Back again to bring us his take on life with Cannabis, Johnny Hughes dives right into the rabbit hole this time as he explores the effects that Cannabis has had on his spirituality.
My first job was working for the Catholic Church as an ‘Altar boy’. There was no basic wage, you had to work weekend’s and the owner lived in the sky watching your every move. Still like any job it had its perks. From time to time there was a wedding on and you were guaranteed a small payment.
Between shift work at the church , evening rosary time at home and attending mass on Sundays I spent a lot of time at ‘God’s house’. How was it then that I never felt closer to this supreme being? Maybe I wasn’t doing it right or was I simply too young to attain spiritual enlightenment? Maybe it was only the elders who were getting something? I needed to find out.
On Sundays my parents would herd us into the car like cattle. Wearing clean faces and our Sunday best we would arrive a few minutes early and take our seats.
Looking around the church for enlightened beings proved to be difficult though. Firstly I was looking for something that I did not fully comprehend. It seemed that the purpose of the church was to get closer to God and so I deduced that to be closer to God one would be ‘God like’. So I began my search. Not one person in the whole place was floating. Not one. No light was emanating from any of the attendees nor were there any halos. Paying closer attention still It became more and more apparent that this place was not what it seemed. It was more of a gossip breeding ground with a half time fashion show than it was a holy place. I needed to get further away from the church and ironically maybe closer to God?
Should I stay or should I go
When I turned 16 my parents allowed me to decide if I wanted to go to mass anymore .
Thinking about the freedom I could be afforded I divorced the church.
Instead when my parents and younger siblings made the weekly trip to their church, I would go for a walk up the fields to my church. With the dogs at my side I would climb the old apple tree and fight the dragons with my sword. Victorious in battle I would move to the top of the field where I could see for miles. Green lush fields dotted the countryside with thick ditches bordering each. Birds flew above me and cattle grazed around me. I was in nature and nature felt good. Was this what God had in mind? Was this God’s church?

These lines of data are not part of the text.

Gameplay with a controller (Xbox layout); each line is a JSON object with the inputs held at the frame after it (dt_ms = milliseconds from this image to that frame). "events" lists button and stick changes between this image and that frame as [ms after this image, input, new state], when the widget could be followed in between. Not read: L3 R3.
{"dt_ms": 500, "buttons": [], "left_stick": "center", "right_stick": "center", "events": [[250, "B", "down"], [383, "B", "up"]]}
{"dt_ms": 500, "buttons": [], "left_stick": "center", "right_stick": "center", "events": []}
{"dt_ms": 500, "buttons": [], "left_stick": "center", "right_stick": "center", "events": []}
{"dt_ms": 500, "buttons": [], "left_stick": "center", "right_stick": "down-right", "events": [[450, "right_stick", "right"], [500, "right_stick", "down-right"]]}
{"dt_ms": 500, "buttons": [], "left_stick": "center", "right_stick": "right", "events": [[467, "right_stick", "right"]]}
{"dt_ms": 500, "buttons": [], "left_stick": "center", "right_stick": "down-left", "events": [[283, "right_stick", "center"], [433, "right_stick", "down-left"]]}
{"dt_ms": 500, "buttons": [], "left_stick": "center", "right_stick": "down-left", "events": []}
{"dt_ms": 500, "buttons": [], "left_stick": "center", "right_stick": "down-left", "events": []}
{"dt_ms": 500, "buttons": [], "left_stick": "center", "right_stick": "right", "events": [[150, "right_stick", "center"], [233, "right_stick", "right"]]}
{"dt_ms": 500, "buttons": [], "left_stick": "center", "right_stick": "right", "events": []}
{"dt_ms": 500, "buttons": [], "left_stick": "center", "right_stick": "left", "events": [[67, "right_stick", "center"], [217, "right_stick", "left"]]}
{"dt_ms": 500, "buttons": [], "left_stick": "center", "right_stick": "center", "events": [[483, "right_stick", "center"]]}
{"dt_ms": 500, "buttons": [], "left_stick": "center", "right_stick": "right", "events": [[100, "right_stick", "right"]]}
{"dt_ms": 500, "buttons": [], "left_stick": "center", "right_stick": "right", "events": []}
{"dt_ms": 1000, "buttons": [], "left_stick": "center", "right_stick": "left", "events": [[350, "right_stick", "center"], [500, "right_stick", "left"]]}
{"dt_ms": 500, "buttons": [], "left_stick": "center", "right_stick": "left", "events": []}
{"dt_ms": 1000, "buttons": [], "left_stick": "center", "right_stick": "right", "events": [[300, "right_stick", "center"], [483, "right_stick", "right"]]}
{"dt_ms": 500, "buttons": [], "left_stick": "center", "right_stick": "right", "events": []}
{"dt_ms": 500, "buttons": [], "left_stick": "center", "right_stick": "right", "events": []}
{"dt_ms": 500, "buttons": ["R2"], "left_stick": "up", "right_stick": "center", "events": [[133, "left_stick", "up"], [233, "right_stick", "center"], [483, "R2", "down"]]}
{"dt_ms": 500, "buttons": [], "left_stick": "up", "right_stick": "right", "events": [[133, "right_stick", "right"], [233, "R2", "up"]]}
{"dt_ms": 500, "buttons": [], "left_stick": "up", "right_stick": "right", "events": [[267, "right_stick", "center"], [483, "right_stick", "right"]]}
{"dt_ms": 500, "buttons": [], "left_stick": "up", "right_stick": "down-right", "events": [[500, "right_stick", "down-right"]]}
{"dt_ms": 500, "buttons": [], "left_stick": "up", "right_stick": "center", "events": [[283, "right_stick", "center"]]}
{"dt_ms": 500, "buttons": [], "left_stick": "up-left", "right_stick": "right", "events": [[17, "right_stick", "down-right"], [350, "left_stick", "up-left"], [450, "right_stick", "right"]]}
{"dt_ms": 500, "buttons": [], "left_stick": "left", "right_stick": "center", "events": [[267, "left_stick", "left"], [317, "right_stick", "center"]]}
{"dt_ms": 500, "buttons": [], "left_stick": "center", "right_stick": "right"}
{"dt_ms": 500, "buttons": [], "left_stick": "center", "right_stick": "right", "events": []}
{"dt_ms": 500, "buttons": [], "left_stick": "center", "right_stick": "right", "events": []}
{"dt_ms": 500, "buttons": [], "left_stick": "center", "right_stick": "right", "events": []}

Some years later following my failure at college and the growing anxiety that came with it I looked for solitude. By chance I came across a book on meditation my brother Eddie left lying around. I sat down and began to read. The resounding message appeared to be that sitting in complete silence would bring me closer to God. Sounded fairly easy. I remember one night lighting a candle as was prescribed in the book. Sitting on my bed not uttering a word I tried to connect to God. I tried and tried but still no answer. Clearly he must have been on another call. Or maybe I couldn’t hear him because of all the static on my end. All the thoughts occupying my mind. My regrets from the past would crop up. Worries about what I was going to do in the future would take over and as a result paralyse me in panic. This wasn’t working either.
There’s something about Mary
Tinkering with the idea of Atheism based on a fruitless bounty over 20 years I stumbled upon a girl who would change my life forever. Her name was Mary Jane. I decided to bring her home.
I returned to the fields I knew so well , lay down and lit up. Silence. For the first time in my life I was not thinking. I was present in the moment. The concept of time was irrelevant. There was only now. A moment impossible to grasp yet a feeling impossible to let go of. A feeling of being connected. Not just to other people but to everything! A feeling that we are all connected. That a divine spark exists in all life. A spark that yearns to grow and expand. An energy that is vibrant.
Love. I felt love.
The Debate of existential matters will exist for as long as humanity exists. Ironically it appears that the answer to life’s big question will only be found at death.
In my humble opinion it all seems a bit too extravagant for there to be nothing .
Opinions galore but no one knows for sure.
For now I am happy to enjoy cannabis and connect with both myself and others on a deeper level. Cannabis for me is like a socket in the wall. You just need to plug in, connect to the energy and if you’re lucky you might just feel a spark.